When the accidents caused by the huge pothole caught media attention and became the talk of the town, city officials met urgently to discuss solutions. Many suggestions were offered; more ambulance cars, parking an ambulance fleet by the pothole…etc. Then one genius said “Instead of carrying the dead and injured all the way to the hospital, it makes more sense to move the hospital close to the pothole. This way we save on gas and driving time”. Applause! “Wait a minute”, another genius interrupted, “Moving the hospital is too costly. How about if we fill this pothole and dig up another one right next to the hospital?”
I was reminded of this Egyptian joke as the bus raced down the sparsely paved roads in Senegal. At least buses are running again.
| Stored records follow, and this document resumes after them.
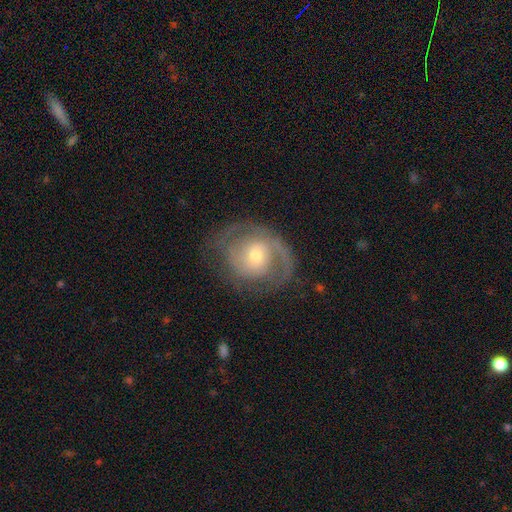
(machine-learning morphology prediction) type=featured or disk (74%); edge-on=no (97%); bar=no (68%); spiral arms=yes (85%); winding=tight (46%); arm count=2 (52%); bulge=moderate (50%); merging=none (65%).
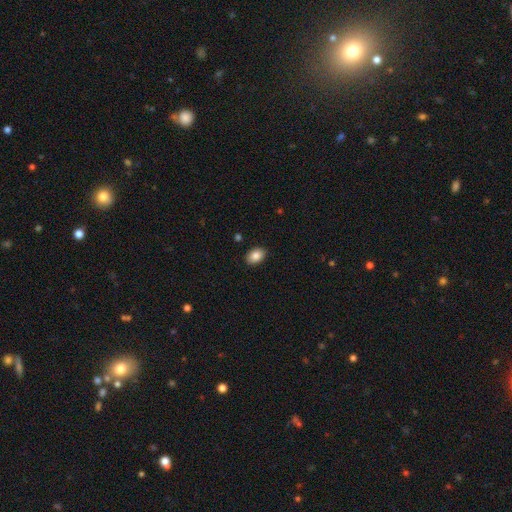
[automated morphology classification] A smooth galaxy with no disk features (86%) that is in between round and cigar-shaped (81%).

Vote fractions:
- Smooth or featured? smooth: 86% / star or artifact: 8% / featured or disk: 5%
- How rounded? in between: 81% / round: 18% / cigar-shaped: 1%
- Merging? none: 89% / minor disturbance: 8% / major disturbance: 2% / merger: 1%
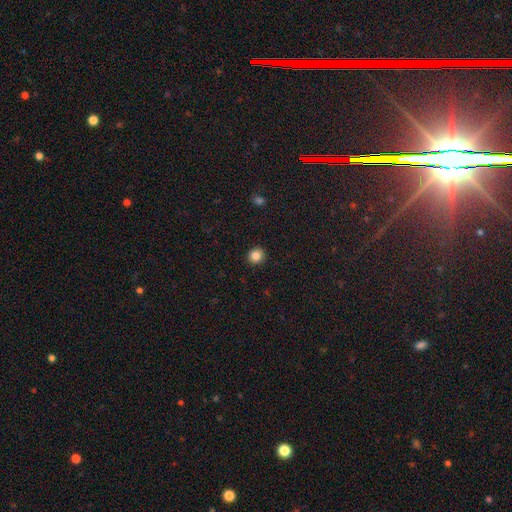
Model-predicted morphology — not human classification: This appears to be a smooth galaxy with no disk features (86%) that is round (91%). Merging: none (92%).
During our first week in Senegal, bus drivers went on strike. There were a couple of bad accidents, so the government imposed restrictions on drivers including not carrying people over capacity, restricting operating hours…etc. The drivers went on strike because the new regulations would cut into their profits. The negotiations went on for more than a week, during which moving around was difficult. I’m not sure how it all ended or what compromises were reached. I wonder if anyone mentioned the road conditions?
Cars here zigzag all over the narrow roads to avoid potholes, goats, cattle, construction, speed bumps..etc. A little miscalculation can lead to disaster.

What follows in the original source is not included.